Pour ce qui est, en revanche, du calendrier de fermeture des réacteurs existants, l'intervention de l'État ne se justifie pas, sinon au regard de sa responsabilité en cas d'accident. C'est à l'État, et non à l'autorité de sûreté ou à l'exploitant, que revient la décision de relever l'objectif de sûreté, par exemple lorsque de nouvelles connaissances apparaissent ou lorsque la perception du risque par la population se fait plus vive. Si le politique décide qu'il faut être plus ambitieux en matière de sûreté, il doit transmettre cet ordre à l'autorité de sûreté, sans la court-circuiter, en demandant d'accélérer la fermeture. Si l'État pousse l'ambition jusqu'au point où l'accident doit être impossible, il faut fermer les centrales nucléaires.

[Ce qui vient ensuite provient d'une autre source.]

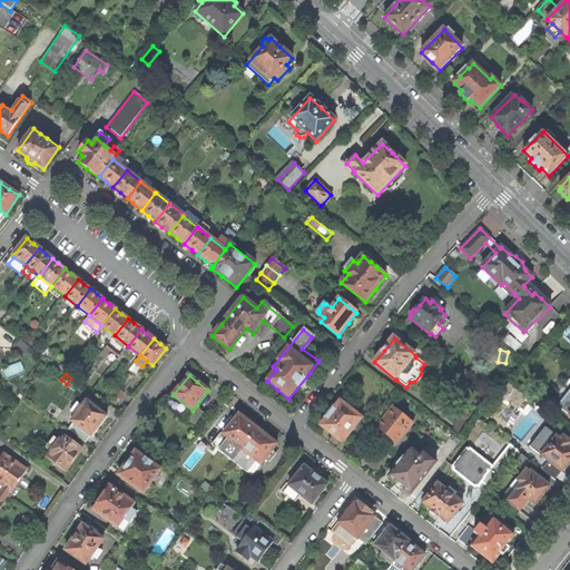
[(569,379),(552,401),(569,414),(569,379)]
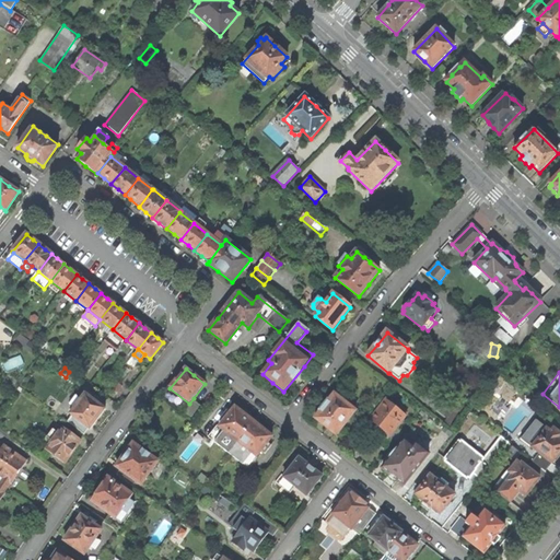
[(116,391),(120,385),(115,380),(109,386),(116,391)]
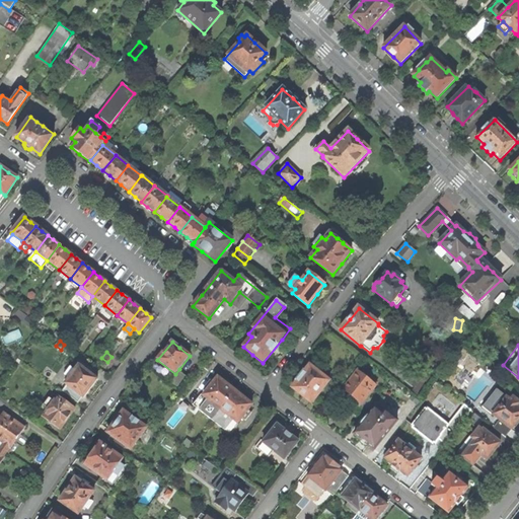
[(175,374),(157,360),(150,369),(168,384),(169,381),(176,386),(186,374),(179,369),(175,374)]
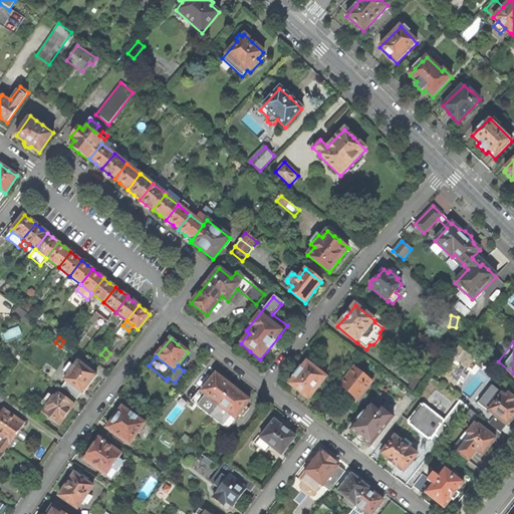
[(64,379),(82,394),(90,384),(96,375),(88,369),(90,366),(80,359),(75,366),(70,363),(63,372),(68,375),(64,379)]
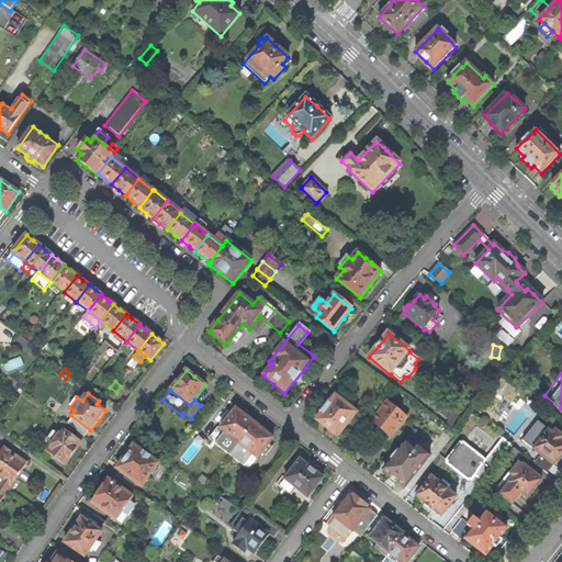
[(337,437),(358,413),(335,395),(328,403),(327,403),(324,408),(319,413),(321,414),(316,419),(337,437)]
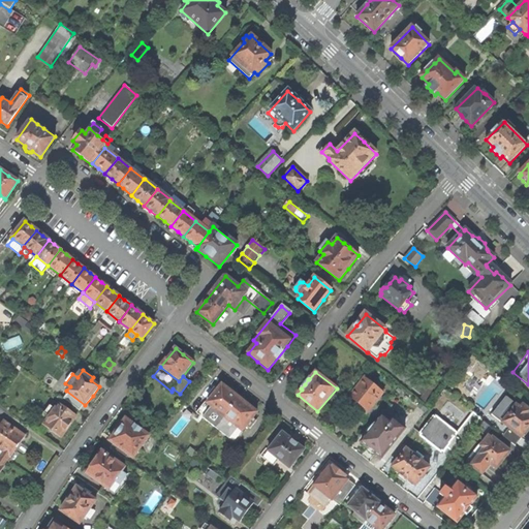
[(52,389),(58,381),(48,374),(42,381),(52,389)]
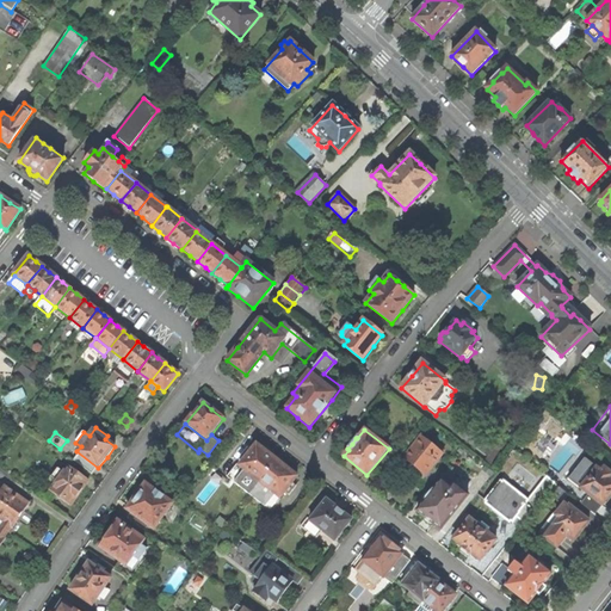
[(557,442),(547,432),(534,448),(544,457),(549,452),(551,454),(556,448),(554,445),(557,442)]
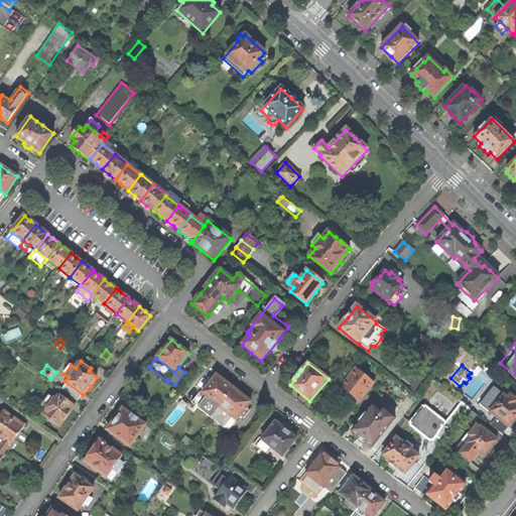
[(412,385),(419,376),(409,368),(402,377),(412,385)]
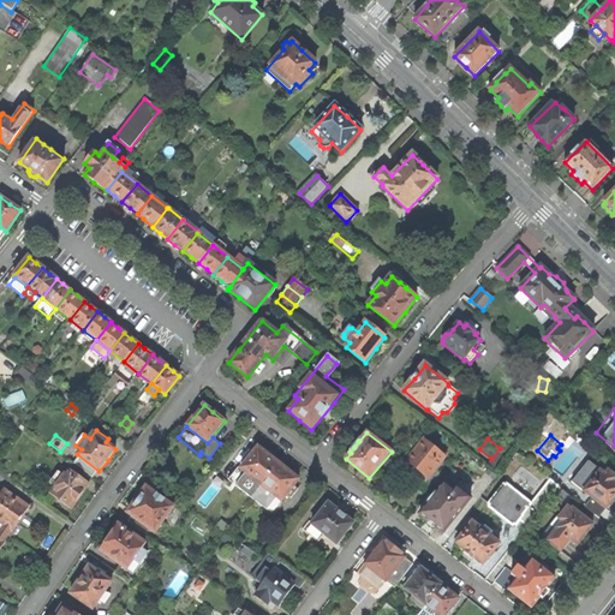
[(431,487),(441,476),(435,471),(446,458),(424,440),(406,461),(416,470),(427,479),(425,482),(431,487)]
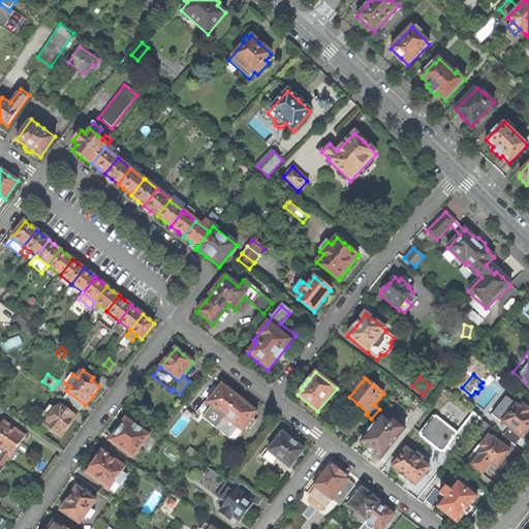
[(200,415),(216,429),(241,399),(232,393),(223,385),(219,391),(215,387),(209,396),(212,399),(208,404),(210,405),(200,415)]
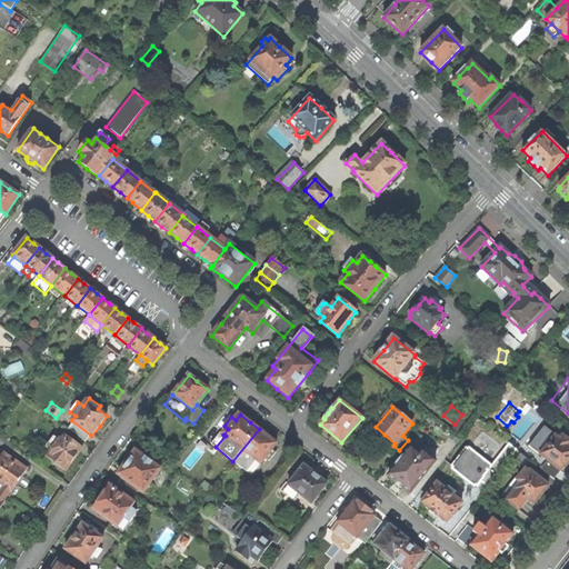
[(268,437),(259,429),(232,461),(251,476),(261,463),(262,465),(267,459),(270,461),(277,453),(273,450),(278,445),(268,437)]
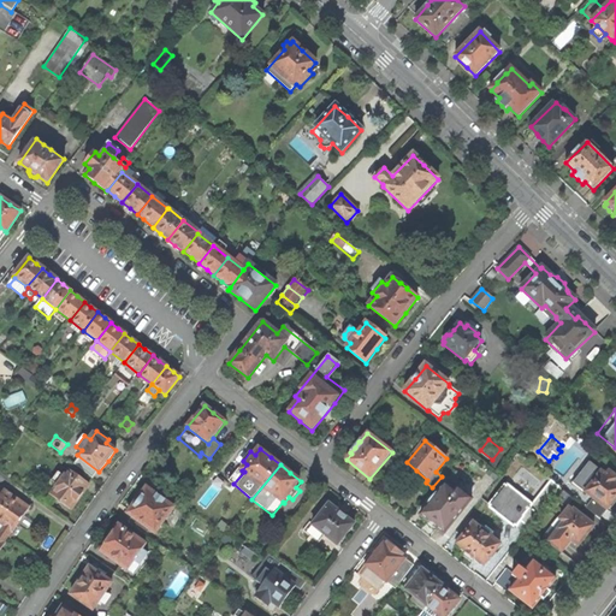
[(82,495),(89,485),(69,471),(64,477),(59,473),(52,481),(58,486),(52,493),(71,509),(82,495)]
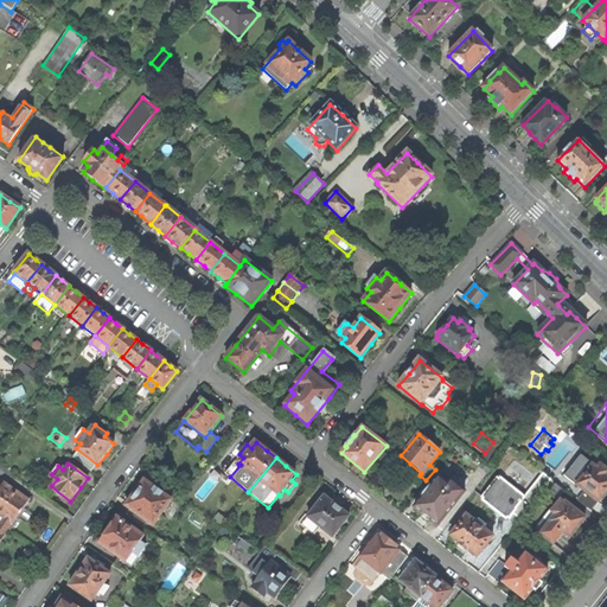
[(606,491),(606,473),(601,468),(599,471),(593,465),(588,471),(581,466),(575,474),(581,479),(576,485),(580,489),(599,503),(600,502),(602,502),(606,498),(605,494),(606,491)]
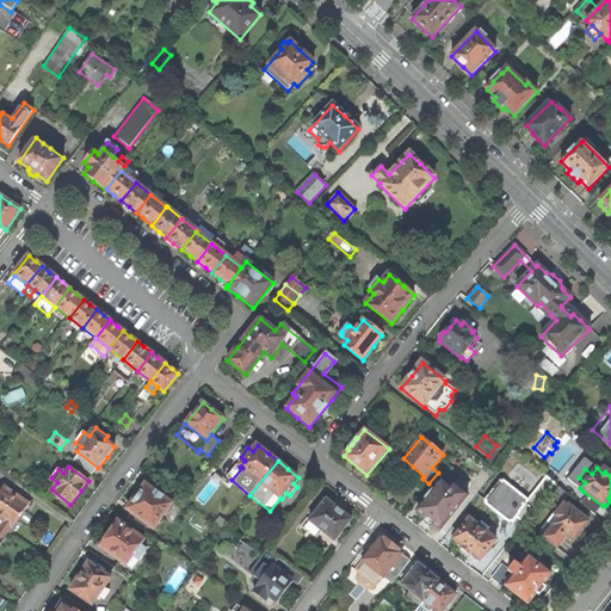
[(442,531),(468,497),(456,487),(463,480),(451,470),(433,492),(432,491),(424,501),(425,503),(418,512),(425,517),(425,523),(426,524),(429,525),(433,524),(442,531)]
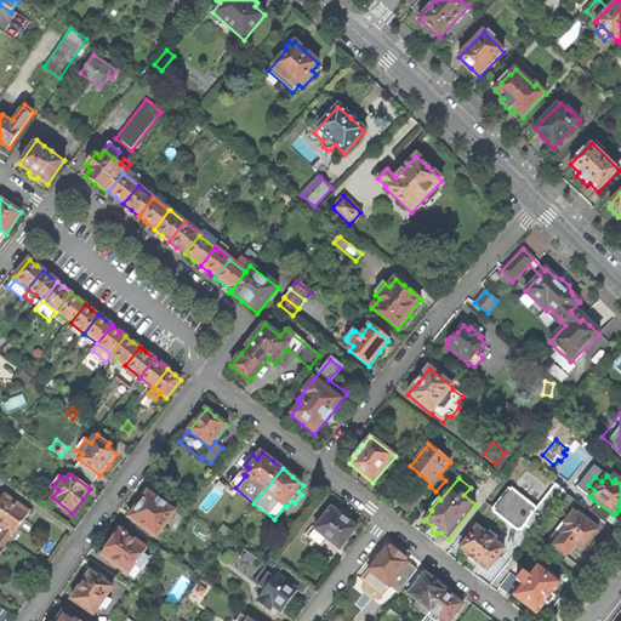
[(129,518),(155,537),(175,512),(148,493),(140,503),(129,518)]
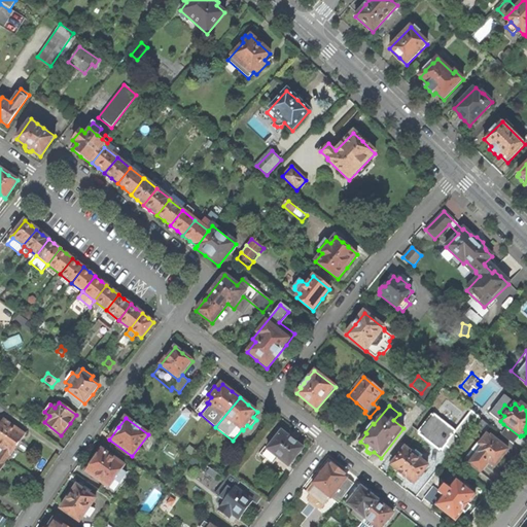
[(0,454),(5,459),(8,453),(10,454),(14,449),(14,447),(16,444),(18,441),(20,441),(24,434),(3,419),(0,423),(0,454)]
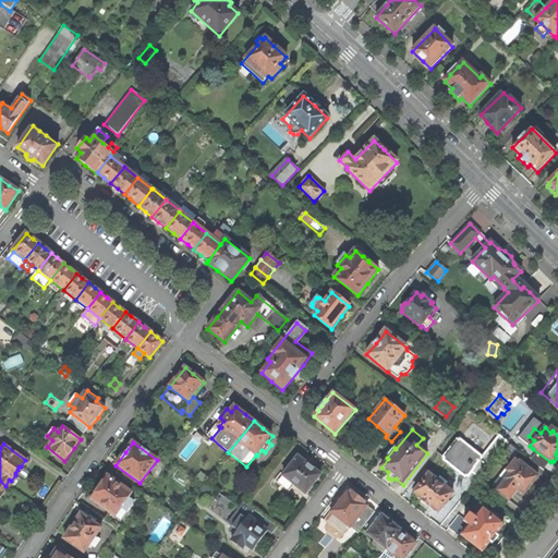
[(469,452),(458,465),(470,474),(481,461),(469,452)]
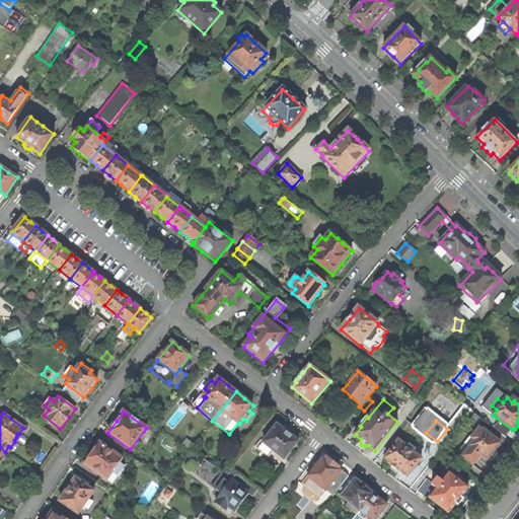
[(286,432),(278,425),(264,442),(262,440),(254,447),(268,458),(273,451),(285,460),(299,442),(286,432)]
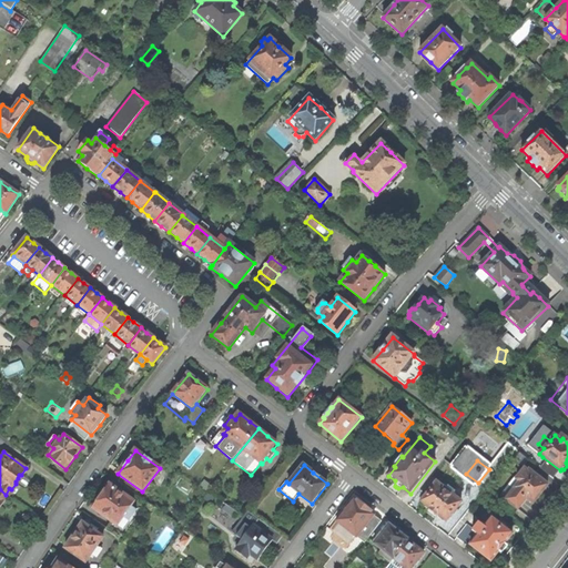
[(446,521),(460,504),(453,497),(455,494),(450,490),(462,478),(449,468),(438,480),(447,488),(445,490),(436,484),(433,488),(425,498),(422,503),(429,509),(429,510),(433,513),(437,516),(438,516),(446,521)]
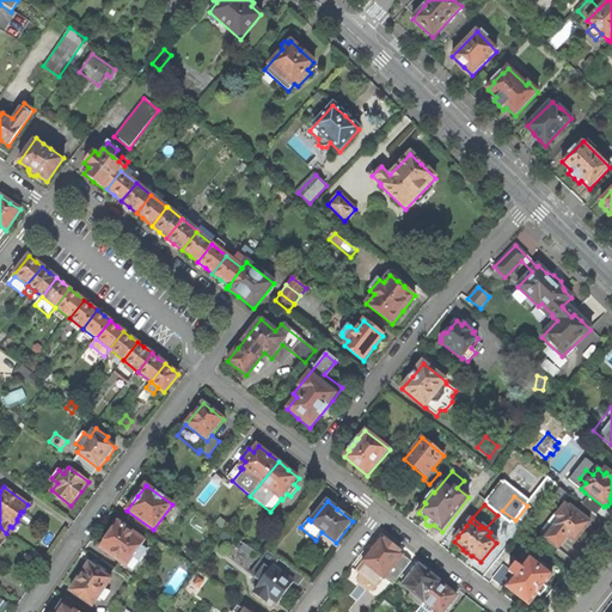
[(582,534),(591,524),(570,507),(568,508),(563,505),(556,512),(560,514),(556,518),(560,520),(555,527),(574,543),(582,534)]
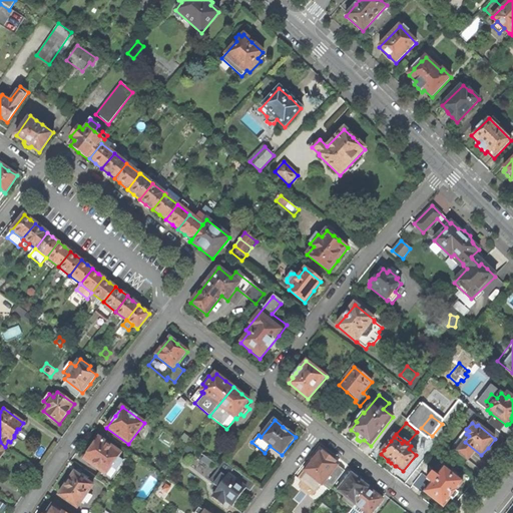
[(84,459),(100,471),(106,475),(118,458),(121,454),(99,438),(90,450),(84,459)]
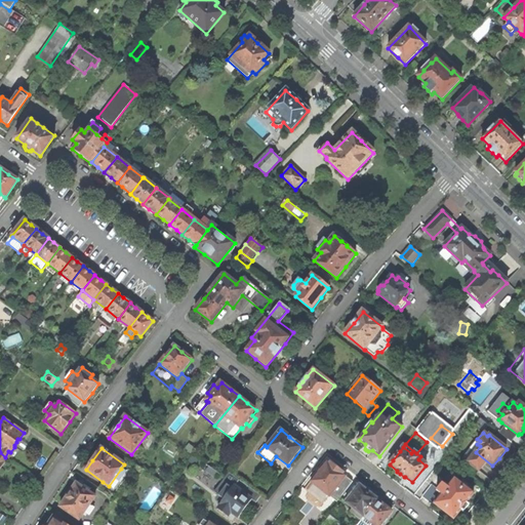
[(390,457),(393,460),(400,451),(397,449),(390,457)]
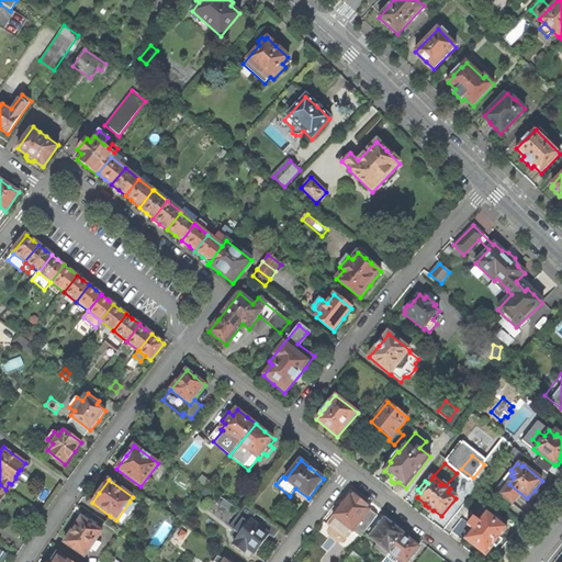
[(513,505),(521,494),(508,485),(501,496),(513,505)]
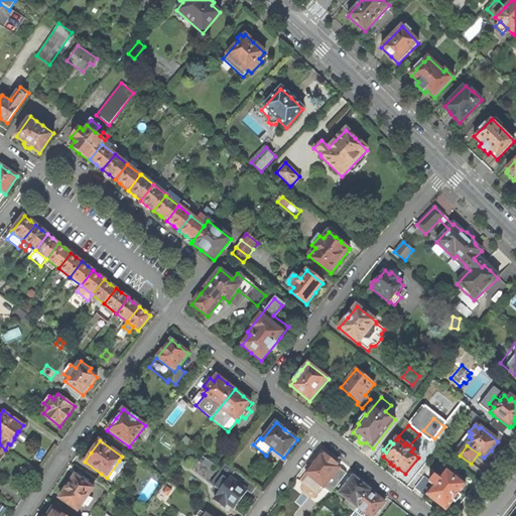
[(313,465),(306,474),(307,475),(303,480),(310,485),(315,480),(332,494),(347,474),(338,467),(339,466),(326,455),(325,456),(321,455),(313,465)]
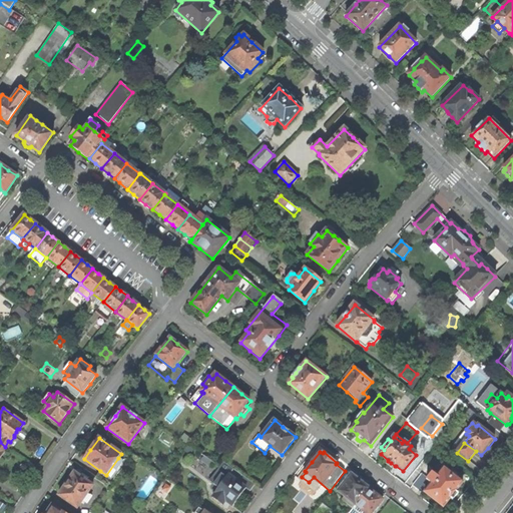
[(200,475),(209,461),(202,456),(199,459),(197,458),(190,467),(200,475)]
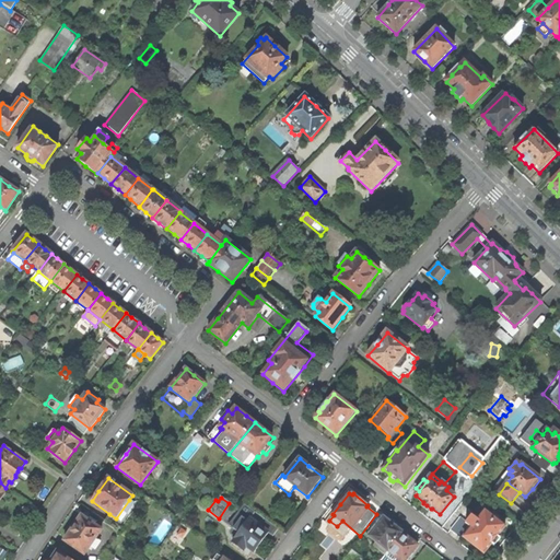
[(135,504),(129,500),(116,518),(109,514),(104,522),(118,533),(130,516),(127,514),(135,504)]
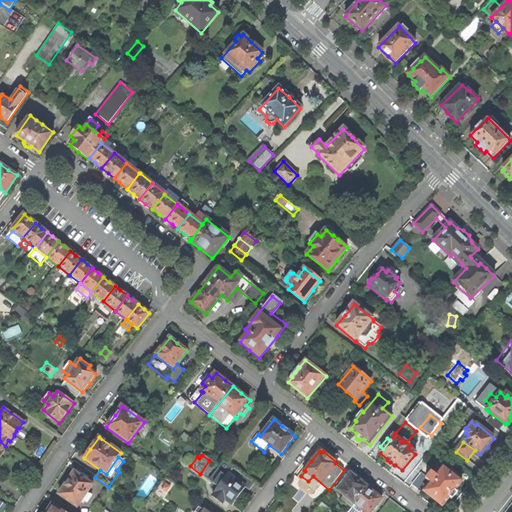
[(454,489),(460,481),(443,467),(436,476),(431,473),(426,478),(420,474),(412,484),(423,493),(425,492),(442,504),(448,496),(451,498),(454,495),(456,492),(454,489)]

Un objectif de sûreté plus ambitieux suppose aussi un coût plus élevé. On retrouve là la question du coût du grand carénage. De fait, pour l'exploitant, deux raisons peuvent entraîner une augmentation du coût de sûreté : soit l'objectif est devenu plus ambitieux, soit on constate, pour un même objectif, une dérive des coûts.
Pour déclarer qu'il est toujours plus profitable pour l'économie du pays de maintenir les centrales nucléaires existantes dès lors que l'autorité de sûreté en est d'accord, je me suis fondé sur le coût du grand carénage avancé par EDF, soit 55 milliards d'euros. À un tel niveau, cela vaut la peine économiquement de continuer d'exploiter les centrales existantes si l'autorité de sûreté donne son aval.
La Cour des comptes s'est interrogée sur les coûts de la prolongation des centrales, mais je ne crois pas que ses conclusions soient déjà établies. Ma base de calcul reste donc le chiffre de 1 milliard d'euros par réacteur.